In New York, what's hot remains that way for approximately as long as Britney Spears stays married. Chicago's relationship with its hot spots, though, is decidedly more long term. Sure, the must-try new restaurants of the early 2000s—MK, Blackbird, and Naha—may not inspire the sort of excitement they did when their doors first opened, but they still enjoy a loyal following.
I wouldn't laud such loyalty if it weren't well-deserved. There's nothing worse than clinging to a relationship long after the magic has died. Yet Naha remains both filling and fulfilling after all these years. That's at least partly because it's managed to stay fresh inside the kitchen and out.
On the latter score, Naha's clean-lined, vaguely Zen-like, formal-without-really-feeling-like-it space is still modern, but warmly so. More importantly, chef (and Chicago native) Carrie Nahabedian's seasonal, mostly Mediterranean-inspired cuisine largely struck the right notes, though at times I thought there could be fewer of them.

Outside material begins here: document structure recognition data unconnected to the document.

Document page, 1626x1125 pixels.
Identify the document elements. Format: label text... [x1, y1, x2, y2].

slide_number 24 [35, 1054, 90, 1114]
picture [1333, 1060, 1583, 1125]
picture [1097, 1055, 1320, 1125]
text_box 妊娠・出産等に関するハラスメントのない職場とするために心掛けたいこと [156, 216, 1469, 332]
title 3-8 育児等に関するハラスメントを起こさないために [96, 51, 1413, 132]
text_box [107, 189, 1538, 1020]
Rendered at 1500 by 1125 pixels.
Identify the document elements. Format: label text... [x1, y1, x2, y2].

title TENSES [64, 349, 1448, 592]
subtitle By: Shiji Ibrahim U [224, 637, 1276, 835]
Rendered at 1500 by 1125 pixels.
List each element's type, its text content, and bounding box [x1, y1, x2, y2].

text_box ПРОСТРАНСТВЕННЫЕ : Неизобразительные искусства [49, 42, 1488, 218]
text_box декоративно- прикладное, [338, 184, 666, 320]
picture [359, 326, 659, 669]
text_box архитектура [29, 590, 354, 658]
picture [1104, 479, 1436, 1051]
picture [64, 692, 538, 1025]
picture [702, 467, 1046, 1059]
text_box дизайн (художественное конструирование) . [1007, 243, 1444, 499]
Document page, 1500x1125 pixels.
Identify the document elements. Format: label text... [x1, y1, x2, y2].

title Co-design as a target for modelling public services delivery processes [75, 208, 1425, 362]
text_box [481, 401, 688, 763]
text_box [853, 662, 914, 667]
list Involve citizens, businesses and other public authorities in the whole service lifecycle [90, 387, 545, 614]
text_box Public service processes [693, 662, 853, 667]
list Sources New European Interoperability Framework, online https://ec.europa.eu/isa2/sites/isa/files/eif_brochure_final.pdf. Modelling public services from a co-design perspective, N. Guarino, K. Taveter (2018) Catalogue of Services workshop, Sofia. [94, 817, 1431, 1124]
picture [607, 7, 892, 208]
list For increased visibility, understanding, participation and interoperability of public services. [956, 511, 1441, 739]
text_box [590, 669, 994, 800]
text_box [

Take the scallop appetizer, for instance. I could barely detect the promised vanilla bean flavor, maybe because it couldn't compete with the accompanying endive, hearts of palm, musk and watermelons. That said, the scallops were thick, lightly sweet, and perfectly cooked. And had the vanilla flavor been more pronounced, it might have become cloying, an outcome that would've been much worse.
Where the complexity worked especially well was in my main course dish. The squab, a Naha specialty, showcased Nahabedian's affinity for Middle Eastern flavors. Served along with raisins, dates, and a noodle cake--a sort of noodle patty crisped on the outside--the squab came cooked a rosy medium rare along with a melt-in-my-mouth piece of foie gras (I'm hesitant to say that it was so good it shouldn't be legal, but I don't want to give any Chicago pols any ideas. Banning it once was enough.) My favorite element of the entire dish was the rose, licorice, gooseberry, and anise sauce coating the plate. I'm not sure anyone could distinguish between its many different components--what is gooseberry anyway?--but that just may be the point: The sum of the flavors are much greater than the parts.
My boyfriend tried the Arctic char. I won't say too much about it since I got just a bite, but I can't blame him for keeping the lion's share to himself. Ordinarily I'm not a big fan of char, which usually makes me think I'm eating salmon's bastard child. Yet at Naha, it was flaky, moist, and had a flavor profile of its own.
Dessert, however, was a big disappointment. I anticipated the pain perdu, or French toast, would arrive moist and eggy but it was little more than a browned piece of brioche. And sadly, the strawberry topping was little better than one might get at the IHOP. At $14, that may have been the most expensive piece of toast I've ever had. (Our experience may be an anomaly, though. Flaky Pastry has fared much better, and she's a far higher authority on dessert than me).
Naha surely isn't for penny pinchers. The average entrée hovers near $40, and dessert is $14 no matter what you order. (Prices for the appetizers are similarly steep. A simple sounding beet salad clocked in at $17.) I may have found those price tags are easier to stomach thanks to Naha's well-crafted cocktails. Those cost me too, but even in the best of relationships, you sometimes need a stiff drink.